What is expected:
What lines in the data hold the string "FileFunction"? Show them.

Input for this task:
* * *

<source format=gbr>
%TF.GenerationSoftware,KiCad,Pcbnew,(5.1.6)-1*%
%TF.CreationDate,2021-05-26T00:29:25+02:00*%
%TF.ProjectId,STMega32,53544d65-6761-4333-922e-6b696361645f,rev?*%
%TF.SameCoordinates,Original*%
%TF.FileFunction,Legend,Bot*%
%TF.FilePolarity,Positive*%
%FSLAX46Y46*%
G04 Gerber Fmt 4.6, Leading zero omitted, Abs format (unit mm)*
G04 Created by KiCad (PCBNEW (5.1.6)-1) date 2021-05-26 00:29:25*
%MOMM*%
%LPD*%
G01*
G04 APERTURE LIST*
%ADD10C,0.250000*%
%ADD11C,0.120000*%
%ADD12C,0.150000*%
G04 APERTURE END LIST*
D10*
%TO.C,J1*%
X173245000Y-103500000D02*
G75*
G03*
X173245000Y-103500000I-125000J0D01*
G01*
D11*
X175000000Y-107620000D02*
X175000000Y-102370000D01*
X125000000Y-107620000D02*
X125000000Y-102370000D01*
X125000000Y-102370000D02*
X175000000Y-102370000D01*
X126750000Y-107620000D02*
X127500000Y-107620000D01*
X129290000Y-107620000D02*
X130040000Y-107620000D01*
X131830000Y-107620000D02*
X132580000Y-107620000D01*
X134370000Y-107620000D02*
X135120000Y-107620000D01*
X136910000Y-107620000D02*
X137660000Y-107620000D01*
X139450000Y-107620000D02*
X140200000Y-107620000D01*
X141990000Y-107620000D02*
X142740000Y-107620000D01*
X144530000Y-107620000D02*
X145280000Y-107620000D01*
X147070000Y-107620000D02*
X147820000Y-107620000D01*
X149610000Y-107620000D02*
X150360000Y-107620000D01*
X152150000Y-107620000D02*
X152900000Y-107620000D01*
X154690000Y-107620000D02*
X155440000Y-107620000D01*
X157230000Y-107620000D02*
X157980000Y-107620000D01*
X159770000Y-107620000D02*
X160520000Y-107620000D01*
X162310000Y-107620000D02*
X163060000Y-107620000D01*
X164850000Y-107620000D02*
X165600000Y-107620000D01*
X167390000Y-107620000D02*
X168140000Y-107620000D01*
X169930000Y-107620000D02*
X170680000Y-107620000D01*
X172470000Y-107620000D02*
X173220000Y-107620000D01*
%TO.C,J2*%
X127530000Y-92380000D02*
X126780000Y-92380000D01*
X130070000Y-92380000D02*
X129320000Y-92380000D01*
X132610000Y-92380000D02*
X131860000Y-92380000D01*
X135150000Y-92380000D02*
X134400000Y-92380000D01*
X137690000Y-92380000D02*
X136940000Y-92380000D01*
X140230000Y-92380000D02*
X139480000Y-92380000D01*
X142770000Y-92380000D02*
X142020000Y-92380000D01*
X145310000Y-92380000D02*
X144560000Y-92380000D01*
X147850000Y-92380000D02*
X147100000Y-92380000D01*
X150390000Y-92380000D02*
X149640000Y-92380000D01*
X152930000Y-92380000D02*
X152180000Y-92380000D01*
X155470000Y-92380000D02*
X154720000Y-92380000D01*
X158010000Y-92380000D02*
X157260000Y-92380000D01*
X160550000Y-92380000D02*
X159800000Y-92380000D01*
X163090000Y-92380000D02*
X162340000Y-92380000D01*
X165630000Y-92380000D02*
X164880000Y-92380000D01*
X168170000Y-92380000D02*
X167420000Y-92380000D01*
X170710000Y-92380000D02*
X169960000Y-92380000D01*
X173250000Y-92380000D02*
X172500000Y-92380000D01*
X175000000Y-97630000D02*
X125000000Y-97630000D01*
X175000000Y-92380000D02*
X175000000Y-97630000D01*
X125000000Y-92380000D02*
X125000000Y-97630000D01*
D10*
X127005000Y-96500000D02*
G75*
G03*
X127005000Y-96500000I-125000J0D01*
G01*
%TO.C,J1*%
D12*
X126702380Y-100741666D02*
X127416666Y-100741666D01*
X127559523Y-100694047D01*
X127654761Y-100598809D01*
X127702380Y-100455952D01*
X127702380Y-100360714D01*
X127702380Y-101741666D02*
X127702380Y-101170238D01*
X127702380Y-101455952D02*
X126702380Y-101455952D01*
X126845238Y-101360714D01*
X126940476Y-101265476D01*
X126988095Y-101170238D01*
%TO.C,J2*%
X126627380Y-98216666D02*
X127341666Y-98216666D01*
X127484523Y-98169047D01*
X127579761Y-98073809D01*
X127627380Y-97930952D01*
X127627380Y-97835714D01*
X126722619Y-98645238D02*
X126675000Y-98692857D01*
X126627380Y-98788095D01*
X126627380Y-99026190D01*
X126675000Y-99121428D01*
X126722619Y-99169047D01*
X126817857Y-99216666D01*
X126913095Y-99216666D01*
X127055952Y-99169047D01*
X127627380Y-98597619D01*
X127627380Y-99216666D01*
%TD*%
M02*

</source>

* * *

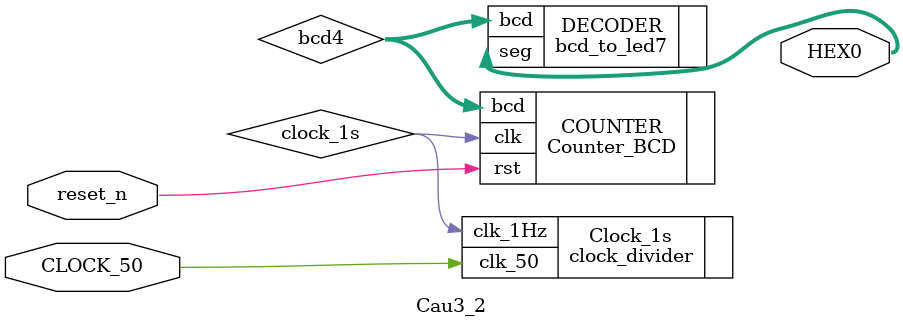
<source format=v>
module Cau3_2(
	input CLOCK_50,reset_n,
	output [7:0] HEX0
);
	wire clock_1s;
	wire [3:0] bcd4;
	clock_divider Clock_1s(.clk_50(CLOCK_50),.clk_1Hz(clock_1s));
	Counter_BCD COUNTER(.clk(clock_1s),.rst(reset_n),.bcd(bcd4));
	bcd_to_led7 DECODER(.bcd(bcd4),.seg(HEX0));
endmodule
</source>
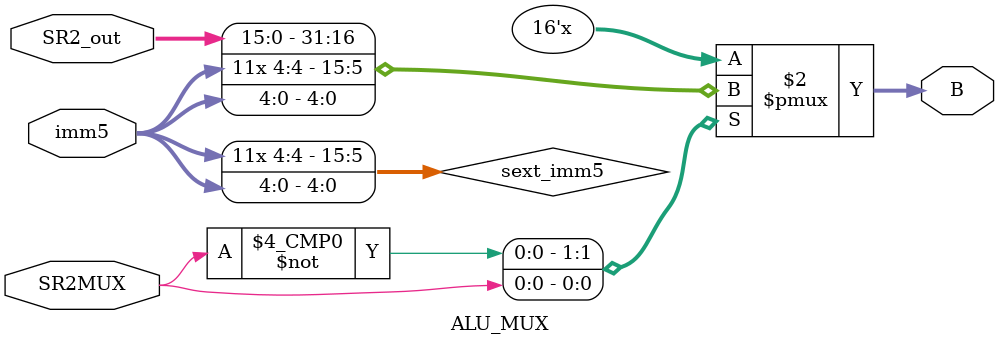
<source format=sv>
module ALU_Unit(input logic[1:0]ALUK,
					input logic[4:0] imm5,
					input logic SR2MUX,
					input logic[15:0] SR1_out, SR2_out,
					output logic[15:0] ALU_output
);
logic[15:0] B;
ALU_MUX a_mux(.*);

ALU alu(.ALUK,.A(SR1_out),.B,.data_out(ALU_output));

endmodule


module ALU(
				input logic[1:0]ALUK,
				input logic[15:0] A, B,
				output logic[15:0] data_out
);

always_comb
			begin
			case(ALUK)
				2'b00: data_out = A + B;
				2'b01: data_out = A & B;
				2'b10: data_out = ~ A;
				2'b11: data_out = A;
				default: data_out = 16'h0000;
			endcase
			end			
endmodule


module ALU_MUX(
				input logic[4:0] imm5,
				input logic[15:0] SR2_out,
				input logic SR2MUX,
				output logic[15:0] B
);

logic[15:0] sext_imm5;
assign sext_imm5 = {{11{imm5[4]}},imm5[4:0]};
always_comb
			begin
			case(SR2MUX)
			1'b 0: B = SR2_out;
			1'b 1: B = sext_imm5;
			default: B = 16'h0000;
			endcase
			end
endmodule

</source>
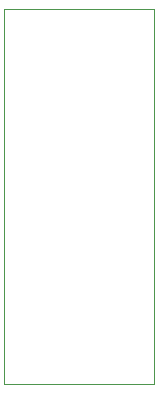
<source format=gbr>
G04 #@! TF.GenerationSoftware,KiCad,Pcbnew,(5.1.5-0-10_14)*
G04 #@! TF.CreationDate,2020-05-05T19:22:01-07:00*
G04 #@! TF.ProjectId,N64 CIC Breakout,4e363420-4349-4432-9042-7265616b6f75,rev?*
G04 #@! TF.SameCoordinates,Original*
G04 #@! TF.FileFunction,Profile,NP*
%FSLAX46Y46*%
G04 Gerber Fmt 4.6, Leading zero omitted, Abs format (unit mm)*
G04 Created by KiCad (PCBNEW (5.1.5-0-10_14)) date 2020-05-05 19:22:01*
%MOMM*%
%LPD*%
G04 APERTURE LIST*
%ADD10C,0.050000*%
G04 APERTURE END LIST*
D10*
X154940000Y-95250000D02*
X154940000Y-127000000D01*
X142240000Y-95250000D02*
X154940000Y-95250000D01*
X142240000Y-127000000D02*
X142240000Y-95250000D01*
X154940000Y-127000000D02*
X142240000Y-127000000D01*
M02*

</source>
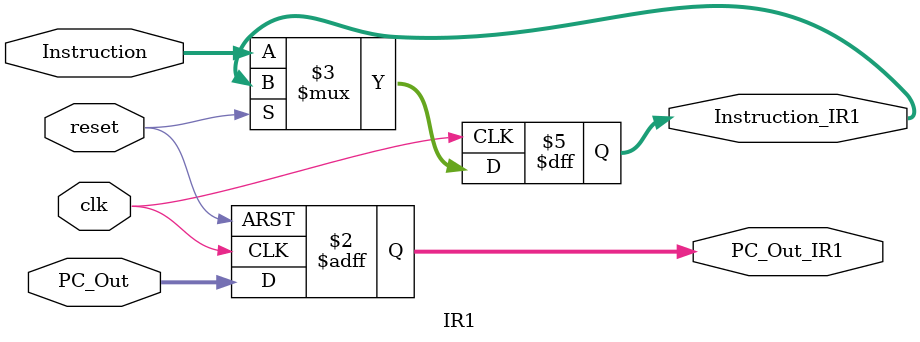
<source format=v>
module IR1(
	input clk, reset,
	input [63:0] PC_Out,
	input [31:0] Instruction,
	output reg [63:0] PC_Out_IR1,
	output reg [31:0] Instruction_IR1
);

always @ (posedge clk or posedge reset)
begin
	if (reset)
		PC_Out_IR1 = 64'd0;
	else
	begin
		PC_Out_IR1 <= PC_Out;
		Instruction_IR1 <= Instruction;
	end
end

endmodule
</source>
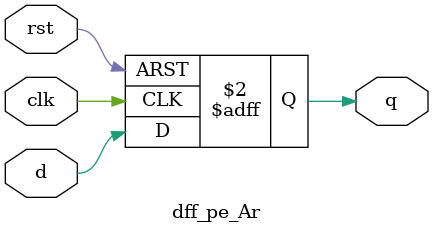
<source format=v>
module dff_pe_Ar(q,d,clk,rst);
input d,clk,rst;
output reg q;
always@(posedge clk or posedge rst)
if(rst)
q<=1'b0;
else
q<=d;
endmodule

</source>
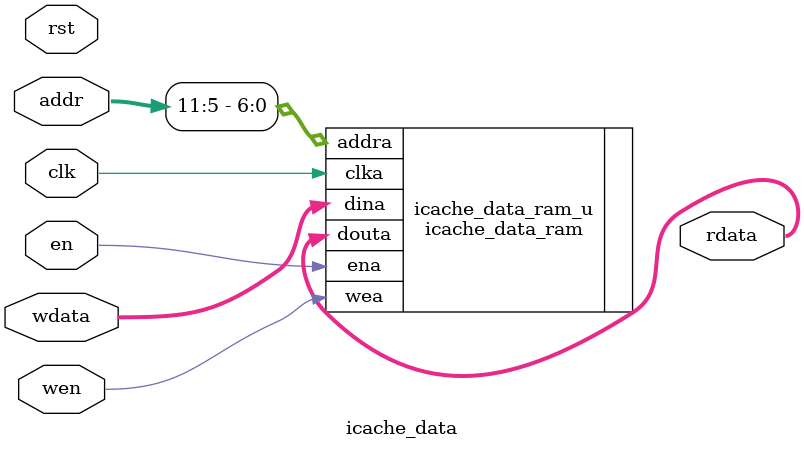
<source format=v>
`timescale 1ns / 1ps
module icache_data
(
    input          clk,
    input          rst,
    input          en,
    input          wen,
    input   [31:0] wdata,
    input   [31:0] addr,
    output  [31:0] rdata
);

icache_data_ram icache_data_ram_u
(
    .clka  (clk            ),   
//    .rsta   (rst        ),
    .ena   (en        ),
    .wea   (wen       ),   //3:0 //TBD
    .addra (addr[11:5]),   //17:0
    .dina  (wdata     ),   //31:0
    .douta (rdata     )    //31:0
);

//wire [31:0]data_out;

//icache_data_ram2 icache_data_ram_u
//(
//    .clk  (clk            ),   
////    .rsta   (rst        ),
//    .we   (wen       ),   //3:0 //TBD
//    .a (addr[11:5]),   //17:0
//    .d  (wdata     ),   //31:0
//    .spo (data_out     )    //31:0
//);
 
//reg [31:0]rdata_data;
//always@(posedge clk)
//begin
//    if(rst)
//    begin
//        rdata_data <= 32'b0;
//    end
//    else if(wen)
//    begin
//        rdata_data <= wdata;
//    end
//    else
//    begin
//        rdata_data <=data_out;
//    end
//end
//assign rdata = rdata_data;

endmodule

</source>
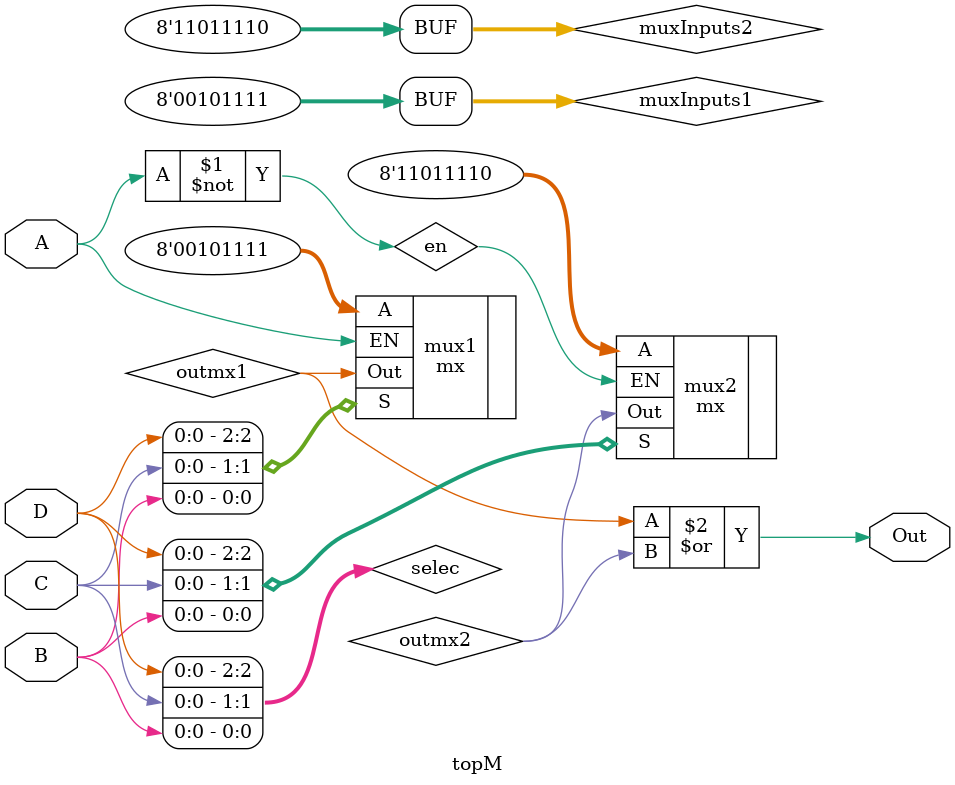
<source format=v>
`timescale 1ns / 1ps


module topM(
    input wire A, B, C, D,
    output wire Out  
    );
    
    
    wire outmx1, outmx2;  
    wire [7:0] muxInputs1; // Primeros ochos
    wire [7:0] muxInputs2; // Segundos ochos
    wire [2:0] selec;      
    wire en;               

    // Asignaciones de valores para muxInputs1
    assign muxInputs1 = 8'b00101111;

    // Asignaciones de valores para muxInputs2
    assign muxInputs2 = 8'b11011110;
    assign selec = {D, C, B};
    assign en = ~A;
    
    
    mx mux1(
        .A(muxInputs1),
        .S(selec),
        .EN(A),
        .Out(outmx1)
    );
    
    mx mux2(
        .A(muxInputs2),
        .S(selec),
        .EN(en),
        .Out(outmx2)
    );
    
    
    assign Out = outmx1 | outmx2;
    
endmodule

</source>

* * *

Your response:
%TF.FileFunction,Legend,Bot*%
G04 #@! TF.FileFunction,Profile,NP*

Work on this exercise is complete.